Жамов слушал перепалку бригадников и думал: «Прав Федот, ох, как прав! Хорошее дерево от одних корней растет – старые отмирают, новые нарождаются, а кормят они один ствол, одну крону, оттого она пушистая да ядреная. Да-а, – тягостно думает мужик, – хорошо, когда вся родова на одном погосте лежит: и прадеды, и деды, и родители, – тогда и помнить можно, а тут… Раскидали могилки по всей России, по болотам, по речным берегам! – Лаврентий судорожно передохнул, провел ладонью по лицу, точно сбрасывая с него липкую паутину, обвел взглядом собравшихся людей и медленно проговорил:
– Хотим мы – не хотим, разлюбезные мои, а жить нам теперя здесь, здесь корни пущать. Вот и надо думать, как легше прижиться. Мы, почитай, полгода здеся бьемся, живую тайгу корчуем, и только-только под деревню расчистили. А еще поля?! – он обвел взглядом бригадников, но люди молчали. Жамов усмехнулся:
– Вот и я говорю – а под поля, под землю… – бригадир помолчал немного и, словно советуясь с невидимым собеседником, задумчиво заговорил дальше: – Есть тут одно место, Иван зимой присмотрел. Старая гарь… Правда, далековато; километров пятнадцать-двадцать будет. – Он повернулся к зятю: – Дак сколько там гари, Иван?
– Шут ее знает, – отмахнулся Иван. – Можить, сто гектар, а можить, и все двести. Я ж ее аршином не мерил, а на глаз определял.
– Вот это заимка – у черта на куличках! – присвистнул Степан Ивашов.
– А че, мужики, у нас на родине, пожалуй, и дальше были! – вмешалась в разговор Борщиха. – Ниче, ездили!
– Скажешь тоже, – фыркнул Николай Зеверов. – То дома, на лошадях, а здеся на своем пупу придется!
– Я думаю, мужики, все одно легче, – подытожил разговор бригадир. – Попервости – на пупу, потом дорогу конную пробьем! – Он обвел взглядом бригадников и спросил: – Согласны?
Люди молчали, слушая Лаврентия с тупым равнодушием. Голодные, измотанные физически непосильным трудом, им было все равно. Впереди – все та же иссушающая душу и тело каторга и никакого проблеска – один мрак.
Жамов горько усмехнулся этой внезапно возникшей мысли, в сознании нестерпимой болью забилась неотступная мысль – один мрак, мрак, мрак… Словно подтверждая эту безнадежность, Кужелев тусклым голосом проговорил:
– Нам, дядя Лаврентий, все одно, что круглое таскать, что плоское катать, лишь бы пайку хлеба давали… – он посмотрел на бригадира. – Не разрешит Сухов гарь корчевать! Нас же сторожить там надо, а тут мы под боком!

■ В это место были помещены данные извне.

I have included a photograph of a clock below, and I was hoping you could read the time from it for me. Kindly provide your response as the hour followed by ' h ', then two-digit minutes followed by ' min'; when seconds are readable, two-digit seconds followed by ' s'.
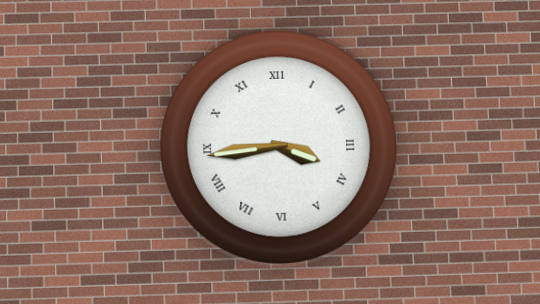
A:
3 h 44 min
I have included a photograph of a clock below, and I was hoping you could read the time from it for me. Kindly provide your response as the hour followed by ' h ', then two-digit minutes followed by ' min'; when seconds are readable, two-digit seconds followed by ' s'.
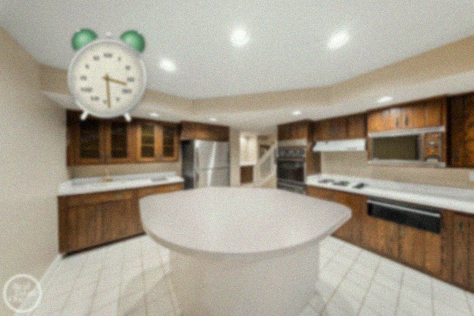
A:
3 h 29 min
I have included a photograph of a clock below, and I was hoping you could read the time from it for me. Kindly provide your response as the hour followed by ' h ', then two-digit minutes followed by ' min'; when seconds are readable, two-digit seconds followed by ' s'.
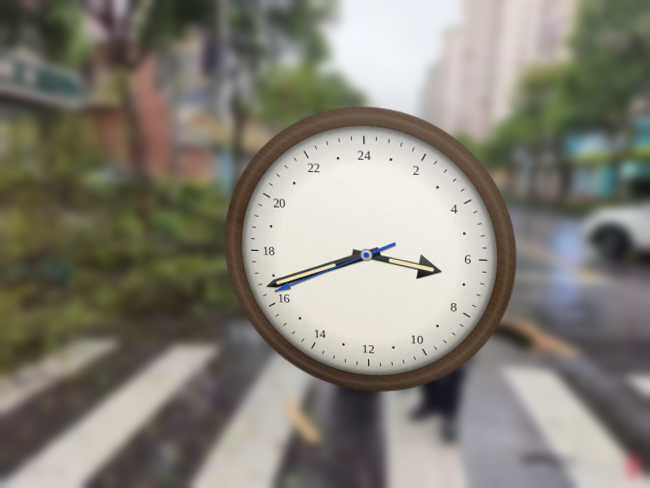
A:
6 h 41 min 41 s
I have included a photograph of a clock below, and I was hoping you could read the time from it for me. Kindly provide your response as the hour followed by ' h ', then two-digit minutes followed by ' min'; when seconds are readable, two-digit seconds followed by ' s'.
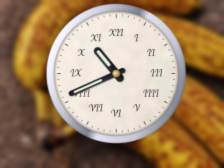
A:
10 h 41 min
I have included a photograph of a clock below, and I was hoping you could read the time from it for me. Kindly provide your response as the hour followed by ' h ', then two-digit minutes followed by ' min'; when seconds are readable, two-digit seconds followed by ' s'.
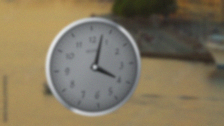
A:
4 h 03 min
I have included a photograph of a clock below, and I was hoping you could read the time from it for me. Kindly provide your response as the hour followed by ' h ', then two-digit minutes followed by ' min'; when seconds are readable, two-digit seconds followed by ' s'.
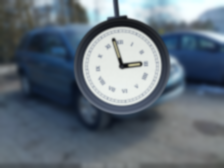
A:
2 h 58 min
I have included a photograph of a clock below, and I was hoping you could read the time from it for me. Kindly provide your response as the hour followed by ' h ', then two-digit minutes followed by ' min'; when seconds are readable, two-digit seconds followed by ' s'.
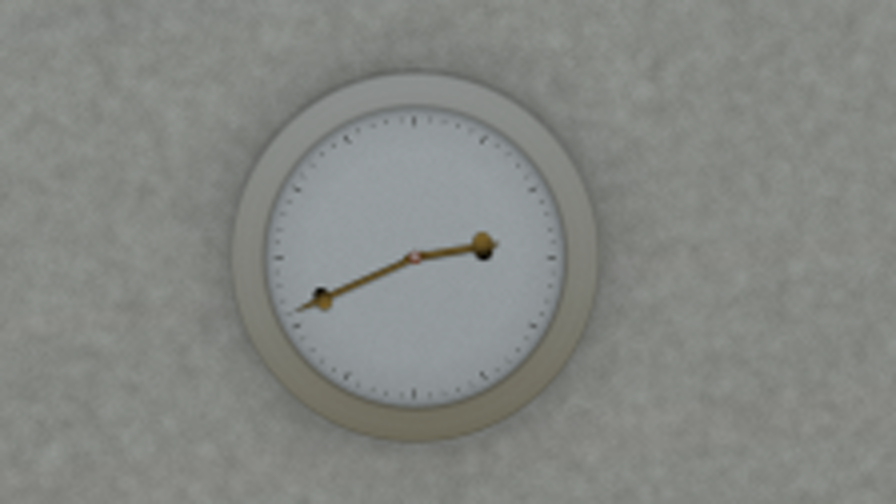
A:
2 h 41 min
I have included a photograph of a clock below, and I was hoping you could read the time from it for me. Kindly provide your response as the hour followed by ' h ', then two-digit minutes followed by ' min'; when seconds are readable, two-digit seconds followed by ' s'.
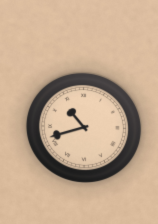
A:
10 h 42 min
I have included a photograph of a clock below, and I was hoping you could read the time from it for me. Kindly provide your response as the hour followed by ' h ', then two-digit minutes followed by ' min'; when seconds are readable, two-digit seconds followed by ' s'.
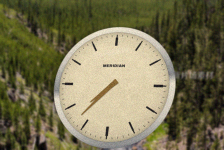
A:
7 h 37 min
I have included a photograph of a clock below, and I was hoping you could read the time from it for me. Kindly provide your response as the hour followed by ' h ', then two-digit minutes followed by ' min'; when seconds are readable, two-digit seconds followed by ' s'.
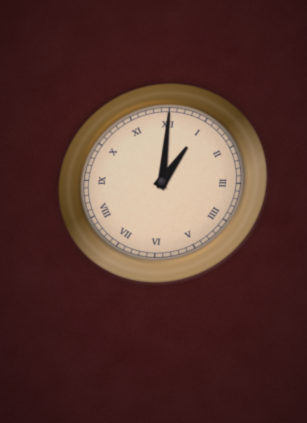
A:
1 h 00 min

Лаврентий вдруг весь вскинулся, поднял голову, в глазах у него загорелся упрямый огонек.
– Я думаю, не все одно, мужики. Не-ет, не все одно! – убеждал он себя и бригадников. – Нам выжить надо. Слышите – выжить, а не подохнуть здесь в тайге! – Он повернулся к зятю и уже спокойнее сказал: – Правду говоришь, Иван; с Суховым нам не договориться! Надо с Талининым разговаривать.
Жамов похлопал ладонью по теплой шершавой коре поваленного дерева и, как уже совсем решенное дело, буднично закончил:
– В воскресенье будем покойников хоронить! Совсем нехорошо получается… Солнце с каждым днем все выше и выше! Развезет скоро все!
И бригадир поднялся с лежащего дерева.